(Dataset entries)
►

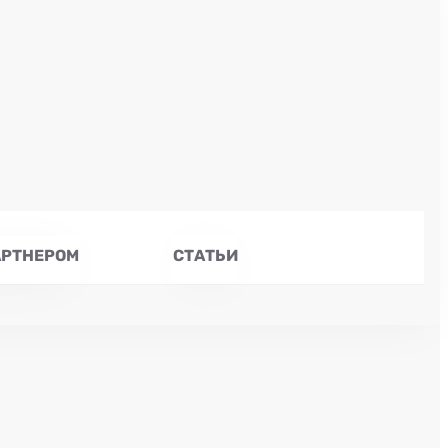
АРТНЕРОМ
СТАТЬИ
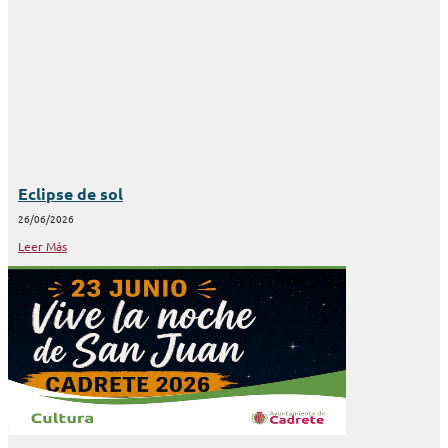
Eclipse de sol
26/06/2026
Leer Más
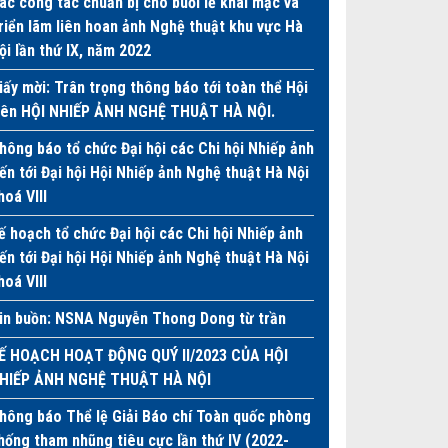
ác công tác chuẩn bị cho buổi lễ khai mạc và
riển lãm liên hoan ảnh Nghệ thuật khu vực Hà
ội lần thứ IX, năm 2022
iấy mời: Trân trọng thông báo tới toàn thể Hội
iên HỘI NHIẾP ẢNH NGHỆ THUẬT HÀ NỘI.
hông báo tổ chức Đại hội các Chi hội Nhiếp ảnh
iến tới Đại hội Hội Nhiếp ảnh Nghệ thuật Hà Nội
hoá VIII
ế hoạch tổ chức Đại hội các Chi hội Nhiếp ảnh
iến tới Đại hội Hội Nhiếp ảnh Nghệ thuật Hà Nội
hoá VIII
in buồn: NSNA Nguyễn Thong Dong từ trần
Ế HOẠCH HOẠT ĐỘNG QUÝ II/2023 CỦA HỘI
HIẾP ẢNH NGHỆ THUẬT HÀ NỘI
hông báo Thể lệ Giải Báo chí Toàn quốc phòng
hống tham nhũng tiêu cực lần thứ IV (2022-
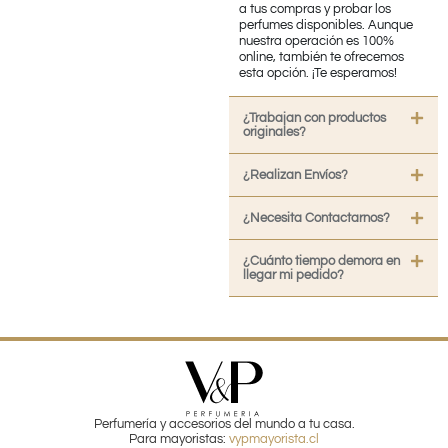
a tus compras y probar los
perfumes disponibles. Aunque
nuestra operación es 100%
online, también te ofrecemos
esta opción. ¡Te esperamos!
¿Trabajan con productos
originales?
¿Realizan Envíos?
¿Necesita Contactarnos?
¿Cuánto tiempo demora en
llegar mi pedido?
Perfumería y accesorios del mundo a tu casa.
Para mayoristas:
vypmayorista.cl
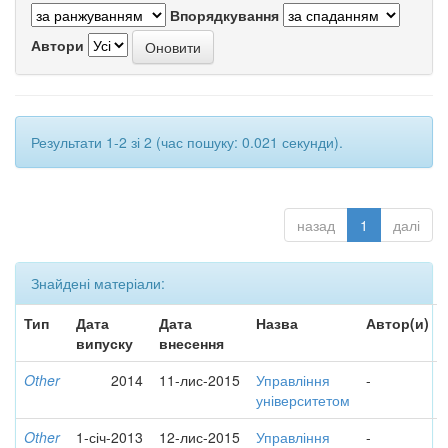
Впорядкування
Автори
Результати 1-2 зі 2 (час пошуку: 0.021 секунди).
назад
1
далі
Знайдені матеріали:
Тип
Дата
Дата
Назва
Автор(и)
випуску
внесення
Other
2014
11-лис-2015
Управління
-
університетом
Other
1-січ-2013
12-лис-2015
Управління
-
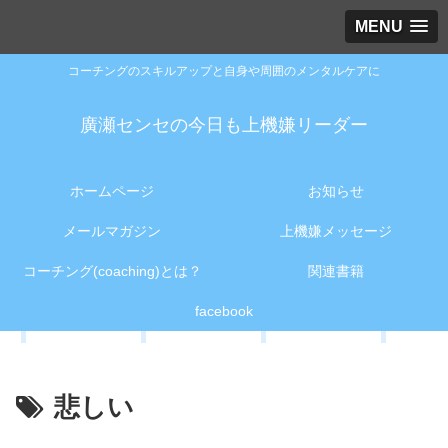
MENU
コーチングのスキルアップと自身や周囲のメンタルケアに
廣瀬センセの今日も上機嫌リーダー
ホームページ
お知らせ
メールマガジン
上機嫌メッセージ
コーチング(coaching)とは？
関連書籍
facebook
悲しい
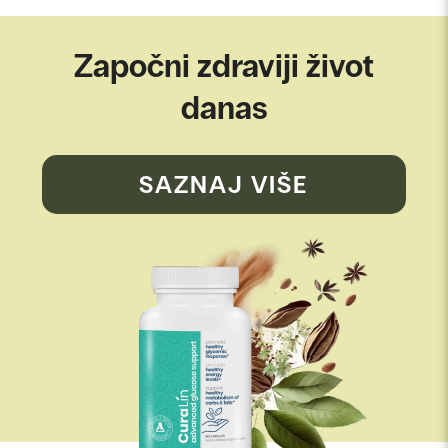
Započni zdraviji život
danas
SAZNAJ VIŠE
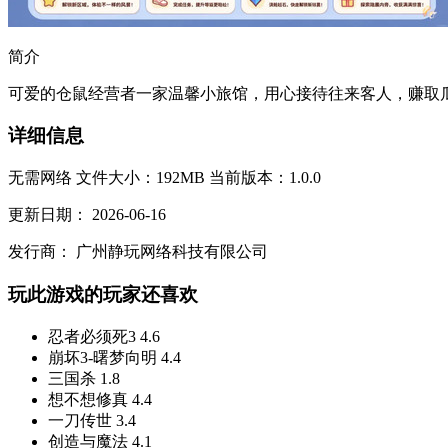
简介
可爱的仓鼠经营者一家温馨小旅馆，用心接待往来客人，赚取瓜
详细信息
无需网络
文件大小：192MB
当前版本：1.0.0
更新日期：
2026-06-16
发行商：
广州静玩网络科技有限公司
玩此游戏的玩家还喜欢
忍者必须死3
4.6
崩坏3-曙梦向明
4.4
三国杀
1.8
想不想修真
4.4
一刀传世
3.4
创造与魔法
4.1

◄

→ **TASK BRIEF**:
The lines from the one containing "hông báo tổ" through the last line above are to be repeated exactly, and only those. Any pictures must be left out.

→ **TASK RESULT**:
hông báo tổ chức Đại hội các Chi hội Nhiếp ảnh
iến tới Đại hội Hội Nhiếp ảnh Nghệ thuật Hà Nội
hoá VIII
ế hoạch tổ chức Đại hội các Chi hội Nhiếp ảnh
iến tới Đại hội Hội Nhiếp ảnh Nghệ thuật Hà Nội
hoá VIII
in buồn: NSNA Nguyễn Thong Dong từ trần
Ế HOẠCH HOẠT ĐỘNG QUÝ II/2023 CỦA HỘI
HIẾP ẢNH NGHỆ THUẬT HÀ NỘI
hông báo Thể lệ Giải Báo chí Toàn quốc phòng
hống tham nhũng tiêu cực lần thứ IV (2022-
a tus compras y probar los
perfumes disponibles. Aunque
nuestra operación es 100%
online, también te ofrecemos
esta opción. ¡Te esperamos!
¿Trabajan con productos
originales?
¿Realizan Envíos?
¿Necesita Contactarnos?
¿Cuánto tiempo demora en
llegar mi pedido?
Perfumería y accesorios del mundo a tu casa.
Para mayoristas:
vypmayorista.cl
Впорядкування
Автори
Результати 1-2 зі 2 (час пошуку: 0.021 секунди).
назад
1
далі
Знайдені матеріали:
Тип
Дата
Дата
Назва
Автор(и)
випуску
внесення
Other
2014
11-лис-2015
Управління
-
університетом
Other
1-січ-2013
12-лис-2015
Управління
-
MENU
コーチングのスキルアップと自身や周囲のメンタルケアに
廣瀬センセの今日も上機嫌リーダー
ホームページ
お知らせ
メールマガジン
上機嫌メッセージ
コーチング(coaching)とは？
関連書籍
facebook
悲しい
Započni zdraviji život
danas
SAZNAJ VIŠE
简介
可爱的仓鼠经营者一家温馨小旅馆，用心接待往来客人，赚取瓜
详细信息
无需网络
文件大小：192MB
当前版本：1.0.0
更新日期：
2026-06-16
发行商：
广州静玩网络科技有限公司
玩此游戏的玩家还喜欢
忍者必须死3
4.6
崩坏3-曙梦向明
4.4
三国杀
1.8
想不想修真
4.4
一刀传世
3.4
创造与魔法
4.1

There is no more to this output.